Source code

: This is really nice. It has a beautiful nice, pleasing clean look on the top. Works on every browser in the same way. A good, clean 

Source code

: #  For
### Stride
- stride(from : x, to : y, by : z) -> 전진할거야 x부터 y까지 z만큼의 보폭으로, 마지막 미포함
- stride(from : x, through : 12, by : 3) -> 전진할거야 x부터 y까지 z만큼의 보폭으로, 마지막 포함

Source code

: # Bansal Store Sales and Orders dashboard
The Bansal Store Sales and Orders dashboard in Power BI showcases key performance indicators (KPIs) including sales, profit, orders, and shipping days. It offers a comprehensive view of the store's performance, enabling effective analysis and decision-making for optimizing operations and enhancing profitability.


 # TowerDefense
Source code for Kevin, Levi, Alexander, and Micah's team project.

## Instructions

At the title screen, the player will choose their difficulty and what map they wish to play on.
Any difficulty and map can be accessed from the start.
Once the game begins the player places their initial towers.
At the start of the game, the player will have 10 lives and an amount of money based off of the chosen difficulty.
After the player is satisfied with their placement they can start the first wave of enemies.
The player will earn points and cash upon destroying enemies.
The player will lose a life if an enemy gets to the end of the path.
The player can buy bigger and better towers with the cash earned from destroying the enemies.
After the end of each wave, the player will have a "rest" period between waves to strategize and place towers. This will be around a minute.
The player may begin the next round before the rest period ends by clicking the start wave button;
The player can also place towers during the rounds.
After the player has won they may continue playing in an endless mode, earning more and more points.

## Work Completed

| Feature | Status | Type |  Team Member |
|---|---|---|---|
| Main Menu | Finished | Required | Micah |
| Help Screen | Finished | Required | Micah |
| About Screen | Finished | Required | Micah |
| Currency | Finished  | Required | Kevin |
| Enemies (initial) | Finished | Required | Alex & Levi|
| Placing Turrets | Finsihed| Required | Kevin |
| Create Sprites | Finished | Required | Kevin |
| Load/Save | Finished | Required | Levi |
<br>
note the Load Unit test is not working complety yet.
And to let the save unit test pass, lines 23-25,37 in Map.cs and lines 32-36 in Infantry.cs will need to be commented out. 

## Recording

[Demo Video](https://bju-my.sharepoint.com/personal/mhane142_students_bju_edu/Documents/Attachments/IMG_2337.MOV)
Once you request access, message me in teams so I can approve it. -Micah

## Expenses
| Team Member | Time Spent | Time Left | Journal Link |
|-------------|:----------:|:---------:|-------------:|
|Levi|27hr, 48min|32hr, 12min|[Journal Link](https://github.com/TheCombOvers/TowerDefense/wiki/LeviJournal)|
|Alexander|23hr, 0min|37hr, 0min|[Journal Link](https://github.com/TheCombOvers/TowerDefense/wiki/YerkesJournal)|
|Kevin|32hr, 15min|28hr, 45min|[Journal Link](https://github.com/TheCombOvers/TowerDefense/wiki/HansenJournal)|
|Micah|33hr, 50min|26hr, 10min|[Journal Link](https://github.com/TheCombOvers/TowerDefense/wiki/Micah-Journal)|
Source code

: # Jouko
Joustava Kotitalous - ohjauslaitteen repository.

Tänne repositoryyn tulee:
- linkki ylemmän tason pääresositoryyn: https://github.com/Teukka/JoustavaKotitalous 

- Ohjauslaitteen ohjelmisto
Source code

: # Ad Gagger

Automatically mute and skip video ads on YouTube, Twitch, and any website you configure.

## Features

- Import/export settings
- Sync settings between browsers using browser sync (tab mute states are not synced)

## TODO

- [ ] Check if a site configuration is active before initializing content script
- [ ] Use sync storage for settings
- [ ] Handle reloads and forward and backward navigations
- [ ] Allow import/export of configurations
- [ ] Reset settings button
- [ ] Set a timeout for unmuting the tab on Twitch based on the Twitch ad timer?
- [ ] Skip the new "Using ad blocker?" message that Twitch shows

▶ [DIRECTIVE] Set down the data once more, word for word.

▶ [EXERCISE ANSWER]
Source code

: This is really nice. It has a beautiful nice, pleasing clean look on the top. Works on every browser in the same way. A good, clean 

Source code

: #  For
### Stride
- stride(from : x, to : y, by : z) -> 전진할거야 x부터 y까지 z만큼의 보폭으로, 마지막 미포함
- stride(from : x, through : 12, by : 3) -> 전진할거야 x부터 y까지 z만큼의 보폭으로, 마지막 포함

Source code

: # Bansal Store Sales and Orders dashboard
The Bansal Store Sales and Orders dashboard in Power BI showcases key performance indicators (KPIs) including sales, profit, orders, and shipping days. It offers a comprehensive view of the store's performance, enabling effective analysis and decision-making for optimizing operations and enhancing profitability.


 # TowerDefense
Source code for Kevin, Levi, Alexander, and Micah's team project.

## Instructions

At the title screen, the player will choose their difficulty and what map they wish to play on.
Any difficulty and map can be accessed from the start.
Once the game begins the player places their initial towers.
At the start of the game, the player will have 10 lives and an amount of money based off of the chosen difficulty.
After the player is satisfied with their placement they can start the first wave of enemies.
The player will earn points and cash upon destroying enemies.
The player will lose a life if an enemy gets to the end of the path.
The player can buy bigger and better towers with the cash earned from destroying the enemies.
After the end of each wave, the player will have a "rest" period between waves to strategize and place towers. This will be around a minute.
The player may begin the next round before the rest period ends by clicking the start wave button;
The player can also place towers during the rounds.
After the player has won they may continue playing in an endless mode, earning more and more points.

## Work Completed

| Feature | Status | Type |  Team Member |
|---|---|---|---|
| Main Menu | Finished | Required | Micah |
| Help Screen | Finished | Required | Micah |
| About Screen | Finished | Required | Micah |
| Currency | Finished  | Required | Kevin |
| Enemies (initial) | Finished | Required | Alex & Levi|
| Placing Turrets | Finsihed| Required | Kevin |
| Create Sprites | Finished | Required | Kevin |
| Load/Save | Finished | Required | Levi |
<br>
note the Load Unit test is not working complety yet.
And to let the save unit test pass, lines 23-25,37 in Map.cs and lines 32-36 in Infantry.cs will need to be commented out. 

## Recording

[Demo Video](https://bju-my.sharepoint.com/personal/mhane142_students_bju_edu/Documents/Attachments/IMG_2337.MOV)
Once you request access, message me in teams so I can approve it. -Micah

## Expenses
| Team Member | Time Spent | Time Left | Journal Link |
|-------------|:----------:|:---------:|-------------:|
|Levi|27hr, 48min|32hr, 12min|[Journal Link](https://github.com/TheCombOvers/TowerDefense/wiki/LeviJournal)|
|Alexander|23hr, 0min|37hr, 0min|[Journal Link](https://github.com/TheCombOvers/TowerDefense/wiki/YerkesJournal)|
|Kevin|32hr, 15min|28hr, 45min|[Journal Link](https://github.com/TheCombOvers/TowerDefense/wiki/HansenJournal)|
|Micah|33hr, 50min|26hr, 10min|[Journal Link](https://github.com/TheCombOvers/TowerDefense/wiki/Micah-Journal)|
Source code

: # Jouko
Joustava Kotitalous - ohjauslaitteen repository.

Tänne repositoryyn tulee:
- linkki ylemmän tason pääresositoryyn: https://github.com/Teukka/JoustavaKotitalous 

- Ohjauslaitteen ohjelmisto
Source code

: # Ad Gagger

Automatically mute and skip video ads on YouTube, Twitch, and any website you configure.

## Features

- Import/export settings
- Sync settings between browsers using browser sync (tab mute states are not synced)

## TODO

- [ ] Check if a site configuration is active before initializing content script
- [ ] Use sync storage for settings
- [ ] Handle reloads and forward and backward navigations
- [ ] Allow import/export of configurations
- [ ] Reset settings button
- [ ] Set a timeout for unmuting the tab on Twitch based on the Twitch ad timer?
- [ ] Skip the new "Using ad blocker?" message that Twitch shows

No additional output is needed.